(Problem description) Leave every picture out. Set down all the lines below exactly.

(Stored items)
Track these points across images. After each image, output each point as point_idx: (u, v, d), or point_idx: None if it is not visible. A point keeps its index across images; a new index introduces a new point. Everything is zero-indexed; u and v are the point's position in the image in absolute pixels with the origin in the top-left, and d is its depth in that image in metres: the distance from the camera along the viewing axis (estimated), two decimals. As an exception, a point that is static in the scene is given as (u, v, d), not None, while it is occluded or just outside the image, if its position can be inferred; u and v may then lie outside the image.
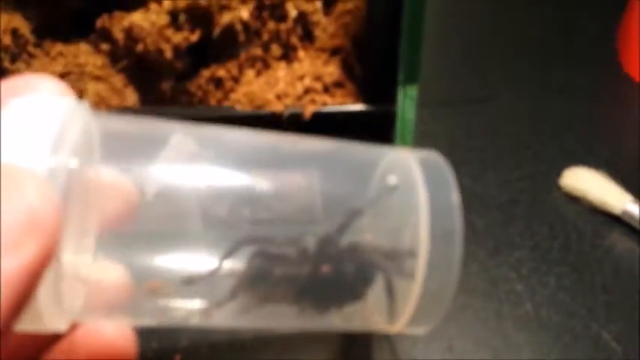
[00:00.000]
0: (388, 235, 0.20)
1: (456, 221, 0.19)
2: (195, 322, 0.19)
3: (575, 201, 0.46)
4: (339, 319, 0.20)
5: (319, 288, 0.18)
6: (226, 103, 0.36)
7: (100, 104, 0.36)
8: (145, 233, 0.17)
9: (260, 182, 0.19)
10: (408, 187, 0.19)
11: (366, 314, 0.20)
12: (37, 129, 0.13)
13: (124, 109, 0.37)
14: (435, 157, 0.20)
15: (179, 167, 0.18)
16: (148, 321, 0.19)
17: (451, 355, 0.38)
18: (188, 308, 0.18)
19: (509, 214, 0.46)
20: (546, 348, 0.38)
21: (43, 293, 0.13)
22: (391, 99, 0.35)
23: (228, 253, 0.18)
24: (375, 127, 0.36)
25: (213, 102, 0.37)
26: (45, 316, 0.14)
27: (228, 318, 0.19)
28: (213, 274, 0.17)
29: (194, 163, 0.18)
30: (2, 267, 0.11)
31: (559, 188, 0.47)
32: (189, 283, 0.17)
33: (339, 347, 0.38)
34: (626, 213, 0.44)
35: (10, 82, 0.16)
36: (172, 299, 0.18)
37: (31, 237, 0.11)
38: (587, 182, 0.46)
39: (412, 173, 0.19)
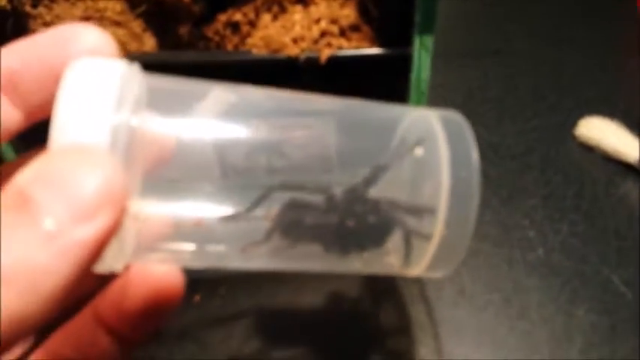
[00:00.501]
0: (410, 189, 0.21)
1: (475, 179, 0.20)
2: (232, 261, 0.21)
3: (590, 150, 0.46)
4: (361, 263, 0.21)
5: (343, 234, 0.20)
6: (243, 48, 0.36)
7: (119, 49, 0.37)
8: (183, 177, 0.19)
9: (289, 134, 0.20)
10: (430, 144, 0.20)
11: (386, 260, 0.21)
12: (101, 91, 0.15)
13: (143, 54, 0.37)
14: (455, 116, 0.21)
15: (215, 117, 0.19)
16: (192, 259, 0.20)
17: (462, 298, 0.39)
18: (227, 246, 0.20)
19: (524, 163, 0.46)
20: (555, 292, 0.39)
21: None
22: (407, 42, 0.35)
23: (262, 197, 0.19)
24: (391, 71, 0.36)
25: (230, 46, 0.37)
26: (107, 259, 0.16)
27: (262, 258, 0.20)
28: (249, 213, 0.19)
29: (229, 114, 0.19)
30: (80, 235, 0.13)
31: (574, 138, 0.47)
32: (228, 221, 0.19)
33: (361, 282, 0.39)
34: (640, 162, 0.44)
35: (59, 32, 0.18)
36: (213, 236, 0.19)
37: (103, 208, 0.13)
38: (601, 131, 0.46)
39: (434, 131, 0.20)
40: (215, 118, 0.19)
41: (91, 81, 0.15)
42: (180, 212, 0.18)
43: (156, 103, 0.18)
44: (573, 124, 0.48)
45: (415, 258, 0.21)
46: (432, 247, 0.20)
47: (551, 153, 0.47)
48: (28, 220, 0.12)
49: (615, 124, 0.46)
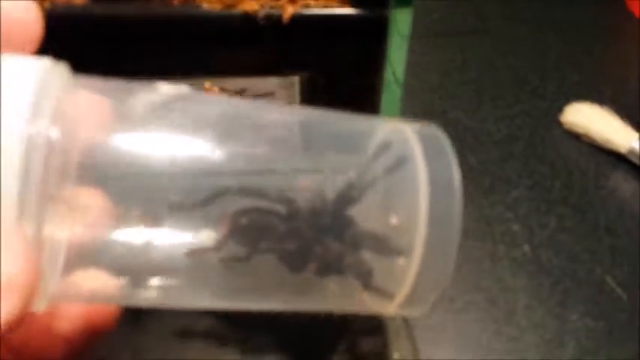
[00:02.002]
0: (383, 213, 0.19)
1: (457, 210, 0.18)
2: (174, 294, 0.19)
3: (578, 138, 0.43)
4: (326, 293, 0.19)
5: (302, 252, 0.18)
6: (192, 1, 0.31)
7: (43, 1, 0.31)
8: (130, 169, 0.17)
9: (245, 132, 0.19)
10: (407, 165, 0.18)
11: (352, 292, 0.19)
12: (15, 99, 0.14)
13: (71, 6, 0.32)
14: (434, 131, 0.19)
15: (160, 109, 0.18)
16: (127, 286, 0.18)
17: (441, 299, 0.34)
18: (172, 249, 0.18)
19: (506, 151, 0.42)
20: (545, 293, 0.35)
21: None
22: (383, 3, 0.31)
23: (217, 195, 0.17)
24: (364, 36, 0.32)
25: (176, 0, 0.32)
26: None
27: (212, 282, 0.18)
28: (201, 207, 0.17)
29: (177, 107, 0.18)
30: None
31: (560, 124, 0.44)
32: (175, 210, 0.17)
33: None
34: (631, 151, 0.41)
35: None
36: (157, 234, 0.17)
37: (10, 293, 0.14)
38: (590, 118, 0.43)
39: (412, 150, 0.18)
40: (160, 109, 0.17)
41: (5, 88, 0.14)
42: (123, 200, 0.17)
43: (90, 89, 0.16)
44: (559, 109, 0.44)
45: (387, 295, 0.18)
46: (404, 289, 0.18)
47: (536, 140, 0.43)
48: None
49: (603, 110, 0.42)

(Task answer)
Track these points across images. After each image, output each point as point_idx: (u, v, d), or point_idx: None if it is not visible. A point keeps its index across images; a new index introduces a new point. Everything is zero-indexed; u and v are the point's position in the image in absolute pixels with the origin in the top-left, and d is its depth in that image in metres: the distance from the camera along the viewing axis (estimated), two decimals. As an exception, a point that is static in the scene is given as (u, v, d), not None, while it is occluded or just outside the image, if its position can be inferred; u and v may then lie outside the image.
[00:00.000]
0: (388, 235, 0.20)
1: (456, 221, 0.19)
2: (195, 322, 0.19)
3: (575, 201, 0.46)
4: (339, 319, 0.20)
5: (319, 288, 0.18)
6: (226, 103, 0.36)
7: (100, 104, 0.36)
8: (145, 233, 0.17)
9: (260, 182, 0.19)
10: (408, 187, 0.19)
11: (366, 314, 0.20)
12: (37, 129, 0.13)
13: (124, 109, 0.37)
14: (435, 157, 0.20)
15: (179, 167, 0.18)
16: (148, 321, 0.19)
17: (451, 355, 0.38)
18: (188, 308, 0.18)
19: (509, 214, 0.46)
20: (546, 348, 0.38)
21: (43, 293, 0.13)
22: (391, 99, 0.35)
23: (228, 253, 0.18)
24: (375, 127, 0.36)
25: (213, 102, 0.37)
26: (45, 316, 0.14)
27: (228, 318, 0.19)
28: (213, 274, 0.17)
29: (194, 163, 0.18)
30: (2, 267, 0.11)
31: (559, 188, 0.47)
32: (189, 283, 0.17)
33: (339, 347, 0.38)
34: (626, 213, 0.44)
35: (10, 82, 0.16)
36: (172, 299, 0.18)
37: (31, 237, 0.11)
38: (587, 182, 0.46)
39: (412, 173, 0.19)
[00:00.501]
0: (410, 189, 0.21)
1: (475, 179, 0.20)
2: (232, 261, 0.21)
3: (590, 150, 0.46)
4: (361, 263, 0.21)
5: (343, 234, 0.20)
6: (243, 48, 0.36)
7: (119, 49, 0.37)
8: (183, 177, 0.19)
9: (289, 134, 0.20)
10: (430, 144, 0.20)
11: (386, 260, 0.21)
12: (101, 91, 0.15)
13: (143, 54, 0.37)
14: (455, 116, 0.21)
15: (215, 117, 0.19)
16: (192, 259, 0.20)
17: (462, 298, 0.39)
18: (227, 246, 0.20)
19: (524, 163, 0.46)
20: (555, 292, 0.39)
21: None
22: (407, 42, 0.35)
23: (262, 197, 0.19)
24: (391, 71, 0.36)
25: (230, 46, 0.37)
26: (107, 259, 0.16)
27: (262, 258, 0.20)
28: (249, 213, 0.19)
29: (229, 114, 0.19)
30: (80, 235, 0.13)
31: (574, 138, 0.47)
32: (228, 221, 0.19)
33: (361, 282, 0.39)
34: (640, 162, 0.44)
35: (59, 32, 0.18)
36: (213, 236, 0.19)
37: (103, 208, 0.13)
38: (601, 131, 0.46)
39: (434, 131, 0.20)
40: (215, 118, 0.19)
41: (91, 81, 0.15)
42: (180, 212, 0.18)
43: (156, 103, 0.18)
44: (573, 124, 0.48)
45: (415, 258, 0.21)
46: (432, 247, 0.20)
47: (551, 153, 0.47)
48: (28, 220, 0.12)
49: (615, 124, 0.46)
[00:02.002]
0: (383, 213, 0.19)
1: (457, 210, 0.18)
2: (174, 294, 0.19)
3: (578, 138, 0.43)
4: (326, 293, 0.19)
5: (302, 252, 0.18)
6: (192, 1, 0.31)
7: (43, 1, 0.31)
8: (130, 169, 0.17)
9: (245, 132, 0.19)
10: (407, 165, 0.18)
11: (352, 292, 0.19)
12: (15, 99, 0.14)
13: (71, 6, 0.32)
14: (434, 131, 0.19)
15: (160, 109, 0.18)
16: (127, 286, 0.18)
17: (441, 299, 0.34)
18: (172, 249, 0.18)
19: (506, 151, 0.42)
20: (545, 293, 0.35)
21: None
22: (383, 3, 0.31)
23: (217, 195, 0.17)
24: (364, 36, 0.32)
25: (176, 0, 0.32)
26: None
27: (212, 282, 0.18)
28: (201, 207, 0.17)
29: (177, 107, 0.18)
30: None
31: (560, 124, 0.44)
32: (175, 210, 0.17)
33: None
34: (631, 151, 0.41)
35: None
36: (157, 234, 0.17)
37: (10, 293, 0.14)
38: (590, 118, 0.43)
39: (412, 150, 0.18)
40: (160, 109, 0.17)
41: (5, 88, 0.14)
42: (123, 200, 0.17)
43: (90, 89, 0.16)
44: (559, 109, 0.44)
45: (387, 295, 0.18)
46: (404, 289, 0.18)
47: (536, 140, 0.43)
48: None
49: (603, 110, 0.42)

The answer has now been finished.